Chiny to kraj o bardzo bogatej kulturze i ciekawej historii, aspirujący dziś do odgrywania roli globalnego mocarstwa. Kraj dynamicznych przemian, zachodzących tak szybko, że książki o nim dezaktualizują się zaraz po publikacji, co trafnie zauważył polski tłumacz prezentowanego eseju: „biorąc pod uwagę czas dzielący datę publikacji drugiego, ostatniego wydania oryginału (zaktualizowanego w 2016 roku) od ukazania się wersji polskiej, opracowanie wydaje się przedstawiać nader optymistyczny obraz otwartości chińskiej gospodarki, a zwłaszcza wolności obecnie panującej w Chinach, niekorzystnie zweryfikowany przez blisko pięć lat, które od tej chwili zdążyły upłynąć”. Bartosz Kowalski zaznacza również, iż zaprezentowane przez Ranę Mittera nadzwyczaj zwięzłe ujęcie „niezwykle złożonego zagadnienia Chin nowoczesnych”, ma „wszystkie wady swoich zalet”, co wydaje się być obserwacją bardzo trafną.
Aczkolwiek zasadniczym punktem odniesienia dla Rany Mittera jest chińskie państwo współczesne, to jednak patrzy on na nie z perspektywy historycznej.

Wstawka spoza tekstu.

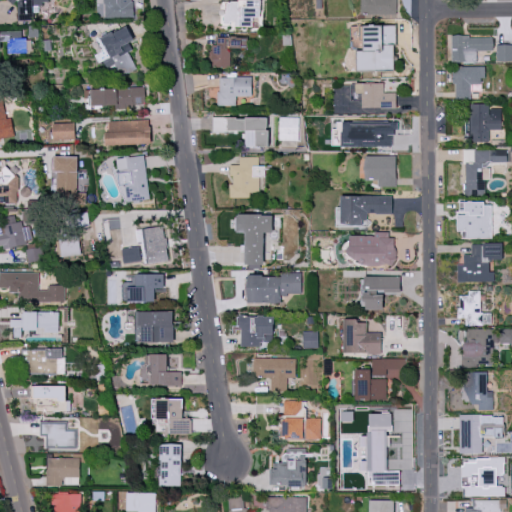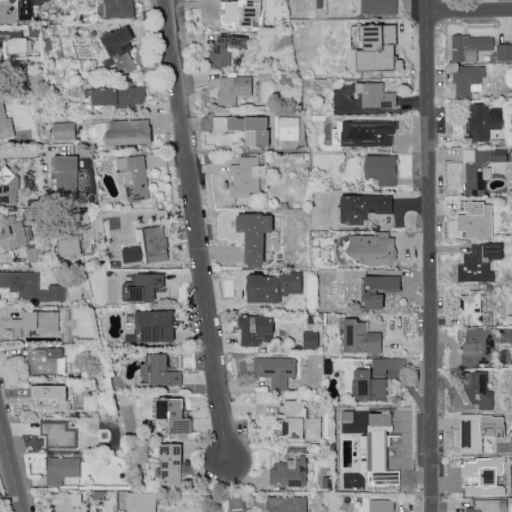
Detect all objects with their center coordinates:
building: (378, 7)
road: (470, 11)
building: (239, 12)
road: (4, 17)
building: (16, 42)
building: (0, 45)
building: (469, 47)
building: (116, 50)
building: (223, 51)
building: (375, 51)
building: (504, 52)
building: (467, 80)
building: (233, 88)
building: (117, 96)
building: (375, 96)
building: (483, 121)
building: (5, 123)
building: (288, 128)
building: (245, 129)
building: (63, 131)
building: (128, 132)
building: (367, 133)
building: (381, 169)
building: (478, 169)
building: (245, 176)
building: (133, 178)
building: (67, 181)
building: (12, 188)
building: (363, 208)
road: (139, 214)
building: (475, 219)
road: (198, 231)
building: (14, 233)
building: (254, 235)
building: (153, 243)
building: (69, 246)
building: (372, 248)
building: (35, 254)
building: (131, 254)
road: (429, 256)
building: (479, 263)
building: (30, 287)
building: (143, 287)
building: (273, 287)
building: (378, 290)
building: (472, 309)
building: (35, 322)
building: (154, 326)
building: (256, 330)
building: (505, 335)
building: (360, 338)
building: (310, 339)
building: (478, 346)
building: (44, 360)
building: (161, 371)
building: (275, 371)
building: (377, 378)
building: (477, 389)
building: (50, 397)
building: (170, 416)
building: (298, 422)
building: (478, 431)
building: (58, 435)
building: (170, 464)
road: (11, 467)
building: (290, 470)
building: (62, 471)
building: (483, 476)
building: (324, 477)
building: (66, 502)
building: (140, 502)
building: (286, 504)
building: (381, 505)
building: (487, 505)
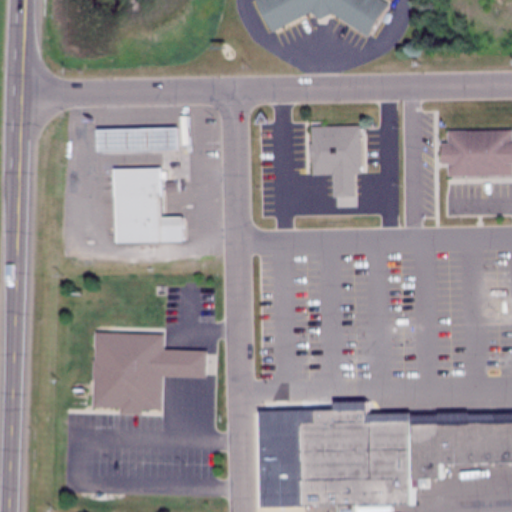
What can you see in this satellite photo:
building: (319, 11)
building: (319, 12)
parking lot: (325, 31)
road: (267, 91)
gas station: (133, 140)
building: (133, 140)
building: (134, 140)
building: (477, 154)
building: (477, 154)
building: (335, 156)
building: (335, 157)
building: (138, 208)
building: (139, 209)
road: (376, 239)
road: (17, 256)
road: (240, 301)
road: (472, 313)
road: (378, 314)
road: (425, 314)
road: (329, 315)
parking lot: (385, 315)
road: (282, 316)
building: (405, 335)
building: (135, 371)
building: (135, 371)
road: (375, 389)
building: (389, 453)
building: (385, 456)
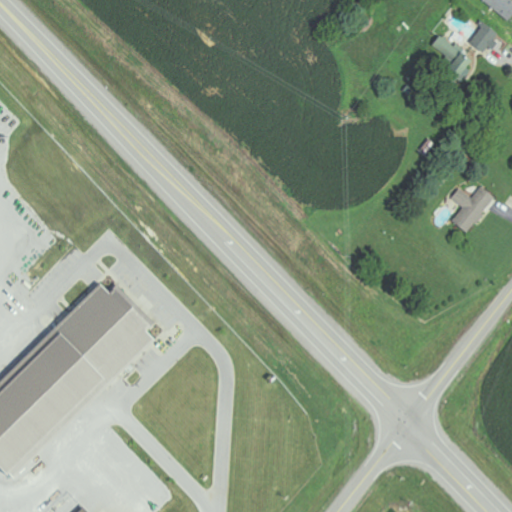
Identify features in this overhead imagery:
building: (502, 7)
building: (487, 37)
building: (458, 56)
building: (474, 208)
road: (246, 257)
building: (72, 374)
road: (424, 400)
building: (89, 509)
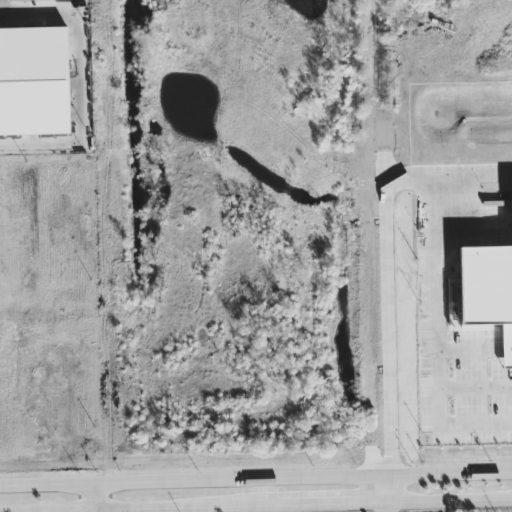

Ostatecznie zatem otrzymujemy książeczkę nie tyle o tym, jakie Chiny są obecnie, ile o tym, skąd się wzięły; nie tyle o współczesnych Chinach, ile o drodze do tego, by to państwo stało się współczesnymi Chinami. Próbując pokazać dynamikę ich rozwoju, a nie statyczny obrazek z chwili obecnej, Chinom XXI w. Autor poświęcił ogółem zaledwie kilka ze stu pięćdziesięciu stron całości.
Jeśli jesteście ciekawi, na jakich podstawach ufundowana została i wyrosła dzisiejsza „fabryka świata”, na którą Zachód patrzy na ogół z mieszaniną podziwu, pogardy, fascynacji i strachu, sięgnijcie po ten tekst. Oczywiście ta mała książeczka (której niestety zabrakło starannej korekty językowej) nie daje zbyt wielu odpowiedzi, a jej lektura nie wystarczy do tego, żeby Chiny poznać czy zrozumieć, jednak z pewnością jest dobrym krótkim wprowadzeniem i podpowiada, jakie pytania o Państwo Środka powinniśmy zadawać. A to, że warto ten kraj poznawać, nie ulega wątpliwości.
R. Mitter, Chiny nowoczesne, tłum. B. Kowalski, Łódź 2021
*Na podstawie spisywanych przez niego w zeszytach wspomnień powstała książka „Byłem ostatnim cesarzem Chin” (wydana w Polsce w 1988 r.). Na jej podstawie w 1986 r. Bernardo Bertolucci nakręcił film „Ostatni cesarz”.